Rule 102(1)(b)(i) KSC RPE requires the disclosure of witness statements but not their identity, which is unparalleled at the ICC (Rule 76(1) ICC RPE) or ICTY (Rule 69(C) ICTY RPE). The disclosure of the identity of the witness does not seem to be the norm, even though Rule 105 provides for the exception of ‘Non-Disclosure of Identity’. Since the Judges seem to be very conscious of expedited trials (see, e.g., Rule 72 ‘Expedited Proceedings’), they have missed the opportunity to be the first to codify the case law on rolling disclosure, i.e. disclosure of statements and witness-identifying data on a rolling basis (ICC, Katanga, para. 34; ICTR, Bagosora et al., para. 24 and passim). The defence has the right to access material and inspect objects in the ‘custody or control’ of the Prosecutor, which are helpful for their case. This right can only be triggered by a ‘request’ (Rule 102(2) KSC RPE), which means that the defence must identify that material and cannot generally ask for helpful evidence. This may be modelled after Rule 66(B) ICTY RPE, but ignores the fact that already during the negotiations of the ICC RPE a strong view emerged that it was inappropriate to require such a request (consequently, Rule 77 ICC RPE dispenses with it altogether).
This, however, does not mean that the KSC disclosure rules – once put to the test – will fail to meet modern disclosure standards. Rule 103, for instance, extends the existing law on disclosure of exculpatory evidence considerably. First, the exculpatory material is to be disclosed ‘immediately’, not ‘as soon as practicable’, as the RPE of ICTs usually requires (see, e.g., Article 67(2) ICC-Statute; Rule 68 ICTY RPE). Since the ICC Pre-Trial Chamber II identified ‘immediately’ as one of the elements that concretise ‘as soon as practicable’ (‘shall disclose such evidence immediately after having identified any such evidence’, e.g. Ongwen, para. 18), the disclosure deadline of exculpatory material before the KSC is much stricter compared to other ICTs. Second, the Judges dropped any formulation that turned the classification of the material as incriminating or exculpatory into a discretionary Prosecution decision (as Article 67(2) ICC-Statute does: ‘which [the Prosecutor] believes shows or tends to show’).

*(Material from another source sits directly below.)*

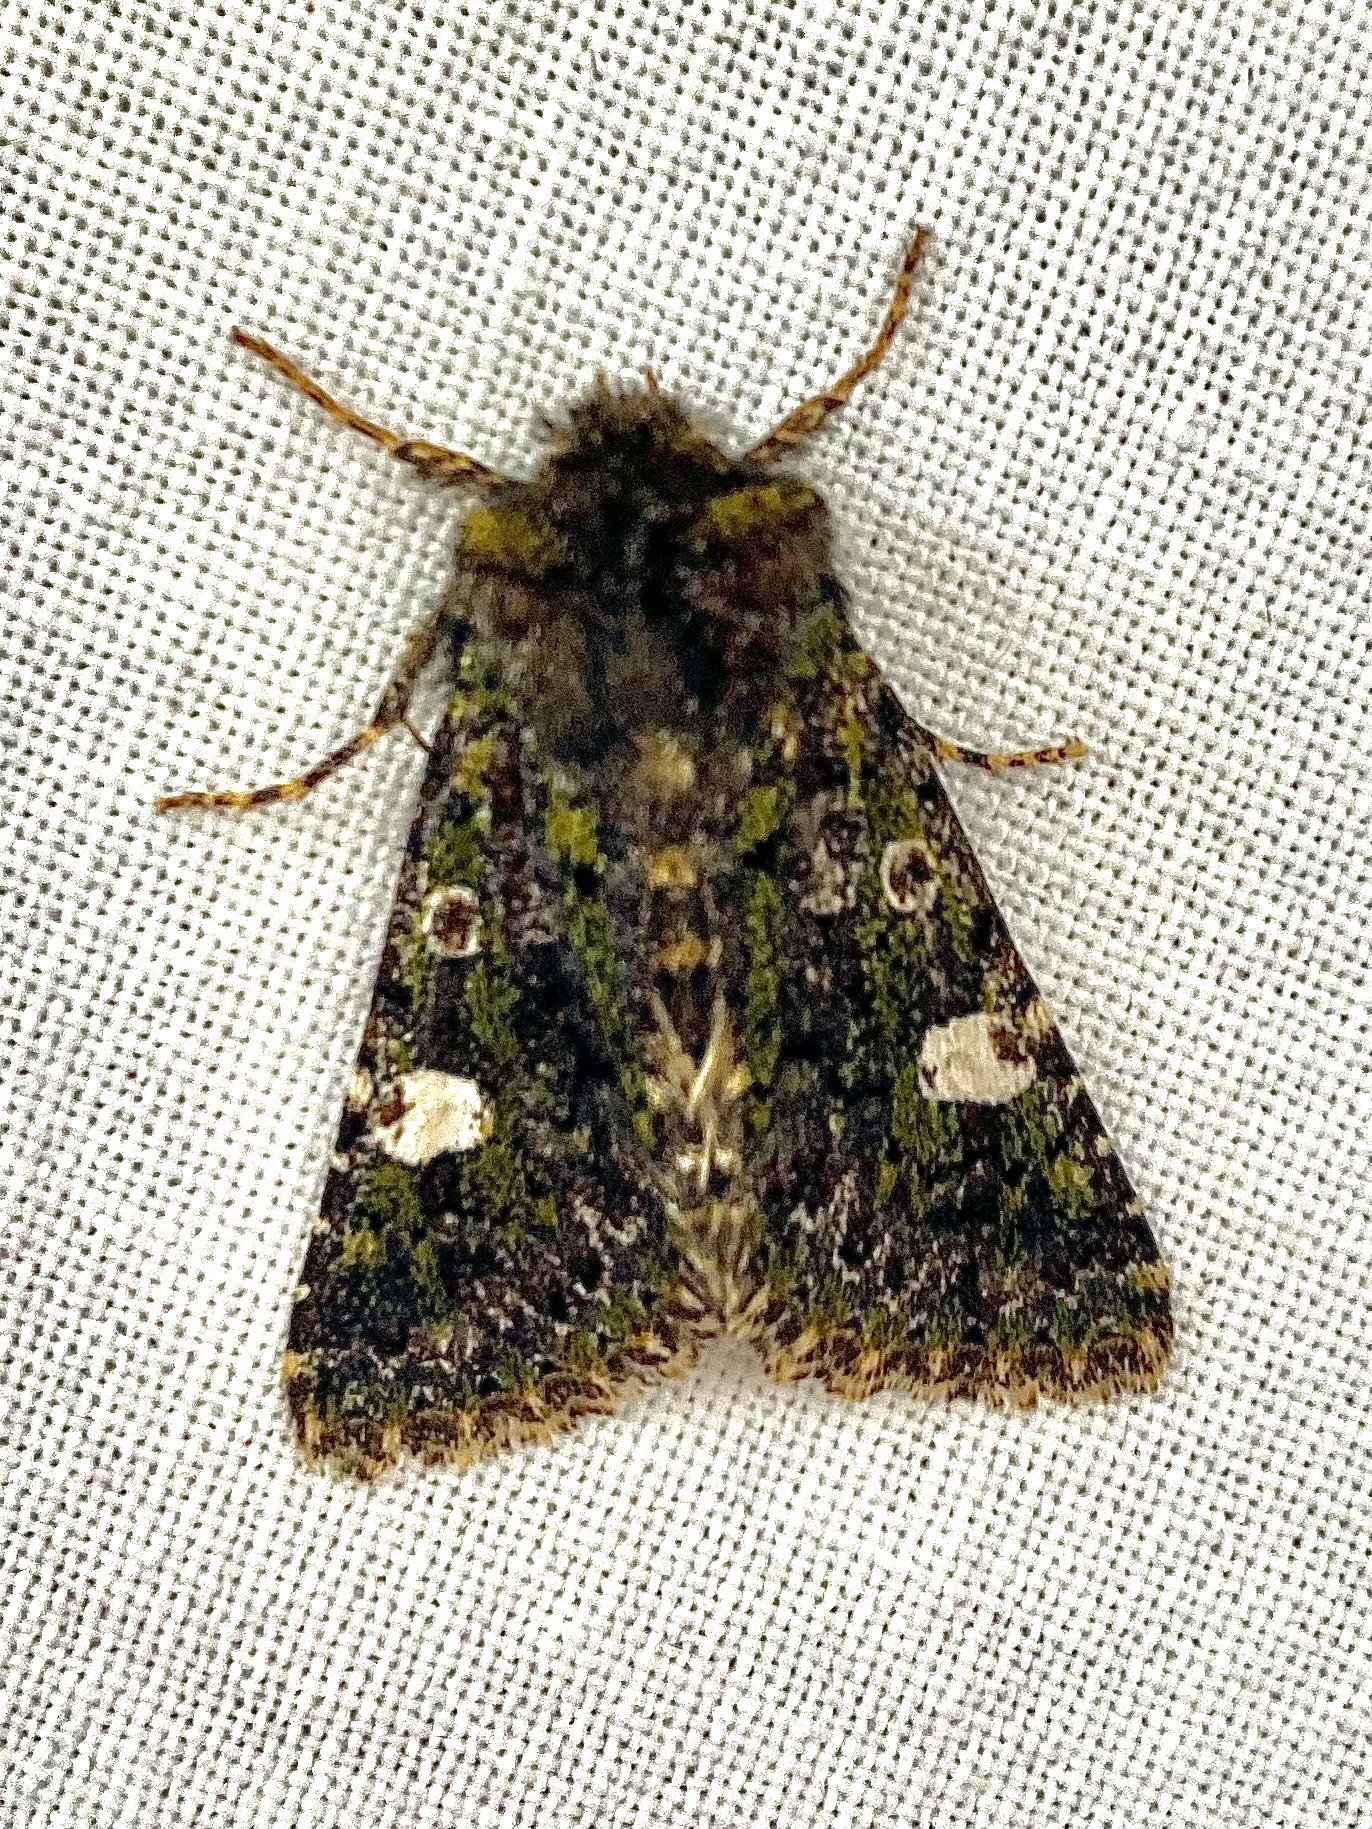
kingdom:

Furthermore, by incorporating interpretation Rule 4 with an indirect reference to the ECHR and case law of other ICTs, the KSC Judges made sure that the disclosure law will eventually comply with the very strict standards of the ECHR. There is good reason to believe that the Judges are experienced enough to anticipate that most of the rules will be guarded by a modern institutional and normative system. The RPE, taken together with the modern Constitution of Kosovo, does indeed look promising as the latest addition to the book series of International Criminal Procedure.